**TASK A**
From the rice rhizosphere article, extract the passage starting at "Recently, the Crop" and ending at "and temporal conditions.".
**TASK B**
Answer these questions using the rice rhizosphere article:
(i) Which insect transmits rice black-streaked dwarf virus?
(ii) How many samples underwent 16S rRNA amplicon sequencing?
(iii) During which stage of rice growth was the virus's effect on rhizosphere bacteria particularly pronounced?

**EXERCISE PASSAGE**
____________________

Recently, the Crop Virus Disease Monitoring and Control Innovation Team from the Institute of Plant Protection, CAAS, published a research paper entitled "Dynamic alterations and ecological implications of rice rhizosphere bacterial communities induced by an insect-transmitted reovirus across space and time" in Microbiome . In this study, based on a three-year field experiment, the authors systematically revealed the dynamic changes in rice rhizosphere bacterial communities caused by rice black-streaked dwarf virus (RBSDV), transmitted by the small brown planthopper, and explored the ecological implications of these changes across different spatial and temporal conditions.

Insect-transmitted viral diseases are one of the major threats to staple crops, such as rice and wheat, characterized by periodic outbreaks that pose significant challenges to disease prediction and control. Previous research has predominantly focused on the impact of viruses on the aerial parts of plants. More studies have found that rhizosphere microbes are crucial not only for plant growth and development but also for disease resistance. Therefore, understanding how viral infections alter rhizosphere microbial communities is vital for unraveling the mechanisms behind the periodic outbreaks of viral diseases. This study systematically investigate the effects of viral infection on rice rhizosphere microbial communities.

The study involved 16S rRNA amplicon sequencing of 1,240 samples collected from Langfang of Hebei, and Kaifeng of Henan. It found that RBSDV infection significantly altered the diversity and composition of rice rhizosphere bacterial communities, with these changes varying by location, year, developmental stage, and rice variety. The impact of RBSDV on rhizosphere bacteria was particularly pronounced during the rapid growth stage of rice. Metabolomic analysis further revealed that specific metabolites in the rhizosphere soil, such as glycerophosphates, amino acids, and steroids, were closely associated with changes in bacterial communities. These findings suggest that these metabolites might regulate the composition and function of microbial communities during viral infection.

____________________

**RECORDS SUPPLIED**
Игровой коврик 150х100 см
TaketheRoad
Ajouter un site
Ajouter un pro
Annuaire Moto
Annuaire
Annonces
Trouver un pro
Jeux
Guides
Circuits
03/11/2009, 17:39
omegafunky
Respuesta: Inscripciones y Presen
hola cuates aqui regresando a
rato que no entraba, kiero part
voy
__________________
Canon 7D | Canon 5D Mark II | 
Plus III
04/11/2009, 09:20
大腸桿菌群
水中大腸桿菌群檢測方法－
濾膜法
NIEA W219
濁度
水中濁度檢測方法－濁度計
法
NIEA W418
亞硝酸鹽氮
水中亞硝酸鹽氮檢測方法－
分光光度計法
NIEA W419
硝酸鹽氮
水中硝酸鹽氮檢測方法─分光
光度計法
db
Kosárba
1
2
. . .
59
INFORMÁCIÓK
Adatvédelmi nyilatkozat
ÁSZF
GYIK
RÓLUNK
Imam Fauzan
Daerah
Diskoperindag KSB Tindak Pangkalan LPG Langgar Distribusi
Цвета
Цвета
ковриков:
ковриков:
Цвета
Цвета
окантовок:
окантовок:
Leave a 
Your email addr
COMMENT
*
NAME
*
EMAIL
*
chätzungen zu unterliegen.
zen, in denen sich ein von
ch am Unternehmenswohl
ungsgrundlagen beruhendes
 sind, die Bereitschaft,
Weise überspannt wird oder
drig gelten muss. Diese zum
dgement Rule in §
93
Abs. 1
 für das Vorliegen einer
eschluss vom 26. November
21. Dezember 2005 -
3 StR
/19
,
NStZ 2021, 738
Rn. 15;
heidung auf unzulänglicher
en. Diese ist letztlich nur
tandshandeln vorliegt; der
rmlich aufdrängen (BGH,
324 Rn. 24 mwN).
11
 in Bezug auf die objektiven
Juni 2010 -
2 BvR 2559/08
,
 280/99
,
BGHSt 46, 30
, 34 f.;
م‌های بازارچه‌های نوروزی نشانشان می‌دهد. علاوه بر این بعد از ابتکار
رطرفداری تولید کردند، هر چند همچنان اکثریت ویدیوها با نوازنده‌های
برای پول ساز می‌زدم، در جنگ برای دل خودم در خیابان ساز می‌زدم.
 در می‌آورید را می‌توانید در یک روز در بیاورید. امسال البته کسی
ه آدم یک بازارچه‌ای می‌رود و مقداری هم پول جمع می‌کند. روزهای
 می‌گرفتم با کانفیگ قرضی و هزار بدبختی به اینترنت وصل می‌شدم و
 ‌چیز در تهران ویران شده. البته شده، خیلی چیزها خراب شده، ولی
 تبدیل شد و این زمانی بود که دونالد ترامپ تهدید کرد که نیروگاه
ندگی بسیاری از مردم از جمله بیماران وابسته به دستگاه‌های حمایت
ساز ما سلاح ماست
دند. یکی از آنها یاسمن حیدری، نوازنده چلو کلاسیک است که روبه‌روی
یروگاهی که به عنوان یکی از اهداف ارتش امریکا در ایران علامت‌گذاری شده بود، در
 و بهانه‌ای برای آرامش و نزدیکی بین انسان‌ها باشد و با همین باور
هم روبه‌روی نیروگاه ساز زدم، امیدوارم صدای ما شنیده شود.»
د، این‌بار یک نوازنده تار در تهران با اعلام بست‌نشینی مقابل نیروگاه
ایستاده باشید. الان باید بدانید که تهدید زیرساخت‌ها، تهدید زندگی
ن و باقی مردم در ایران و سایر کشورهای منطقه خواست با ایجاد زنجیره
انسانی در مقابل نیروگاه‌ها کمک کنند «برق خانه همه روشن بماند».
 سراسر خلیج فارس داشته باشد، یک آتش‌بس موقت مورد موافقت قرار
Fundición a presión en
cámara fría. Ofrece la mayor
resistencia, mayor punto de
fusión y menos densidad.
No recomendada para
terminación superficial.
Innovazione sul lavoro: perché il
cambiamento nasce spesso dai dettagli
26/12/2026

____________________

**YOUR RESPONSE A**
Recently, the Crop Virus Disease Monitoring and Control Innovation Team from the Institute of Plant Protection, CAAS, published a research paper entitled "Dynamic alterations and ecological implications of rice rhizosphere bacterial communities induced by an insect-transmitted reovirus across space and time" in Microbiome . In this study, based on a three-year field experiment, the authors systematically revealed the dynamic changes in rice rhizosphere bacterial communities caused by rice black-streaked dwarf virus (RBSDV), transmitted by the small brown planthopper, and explored the ecological implications of these changes across different spatial and temporal conditions.

**YOUR RESPONSE B**
(i) The small brown planthopper.
(ii) 1,240 samples.
(iii) The rapid growth stage.